▶ Aim of the task: Look through the entries below, please, and copy every line with the word "Houston".

▶ Supplied data:

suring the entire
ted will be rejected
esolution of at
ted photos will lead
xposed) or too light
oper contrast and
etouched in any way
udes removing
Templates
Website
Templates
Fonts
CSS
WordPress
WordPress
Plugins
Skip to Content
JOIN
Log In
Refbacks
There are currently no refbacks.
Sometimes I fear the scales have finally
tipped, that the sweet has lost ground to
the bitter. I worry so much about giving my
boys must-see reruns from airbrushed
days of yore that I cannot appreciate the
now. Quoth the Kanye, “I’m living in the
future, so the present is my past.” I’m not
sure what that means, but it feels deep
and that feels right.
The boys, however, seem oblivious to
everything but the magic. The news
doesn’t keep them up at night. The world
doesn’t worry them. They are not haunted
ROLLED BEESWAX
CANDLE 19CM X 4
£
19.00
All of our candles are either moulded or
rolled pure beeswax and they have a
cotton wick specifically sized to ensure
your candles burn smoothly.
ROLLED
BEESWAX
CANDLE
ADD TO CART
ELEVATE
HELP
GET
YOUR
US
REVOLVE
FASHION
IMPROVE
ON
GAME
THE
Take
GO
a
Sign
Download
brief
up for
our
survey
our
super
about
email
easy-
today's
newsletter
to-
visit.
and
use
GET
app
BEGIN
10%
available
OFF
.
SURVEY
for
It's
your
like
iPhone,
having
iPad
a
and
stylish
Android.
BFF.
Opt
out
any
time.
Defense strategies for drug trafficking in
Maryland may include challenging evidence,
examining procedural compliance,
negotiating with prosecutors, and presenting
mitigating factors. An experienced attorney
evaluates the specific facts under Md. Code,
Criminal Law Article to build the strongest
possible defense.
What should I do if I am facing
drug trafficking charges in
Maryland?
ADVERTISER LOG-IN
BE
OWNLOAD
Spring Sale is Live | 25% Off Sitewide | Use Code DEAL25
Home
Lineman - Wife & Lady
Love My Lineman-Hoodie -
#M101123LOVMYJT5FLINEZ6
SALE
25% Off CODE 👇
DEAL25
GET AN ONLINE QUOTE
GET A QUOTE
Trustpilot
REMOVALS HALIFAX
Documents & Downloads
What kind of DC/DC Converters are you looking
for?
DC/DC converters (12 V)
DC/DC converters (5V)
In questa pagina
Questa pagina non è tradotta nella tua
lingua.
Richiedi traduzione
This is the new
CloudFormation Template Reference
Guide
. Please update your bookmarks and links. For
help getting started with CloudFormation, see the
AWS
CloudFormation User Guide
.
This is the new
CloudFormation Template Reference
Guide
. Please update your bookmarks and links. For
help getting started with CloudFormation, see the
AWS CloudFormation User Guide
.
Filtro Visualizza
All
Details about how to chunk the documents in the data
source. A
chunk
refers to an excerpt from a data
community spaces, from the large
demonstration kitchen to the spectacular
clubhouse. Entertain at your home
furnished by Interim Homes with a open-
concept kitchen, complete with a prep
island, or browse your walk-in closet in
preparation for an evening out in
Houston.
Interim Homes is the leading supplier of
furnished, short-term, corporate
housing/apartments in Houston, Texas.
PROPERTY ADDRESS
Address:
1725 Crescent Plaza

▶ Output of the exercise:
Houston.
housing/apartments in Houston, Texas.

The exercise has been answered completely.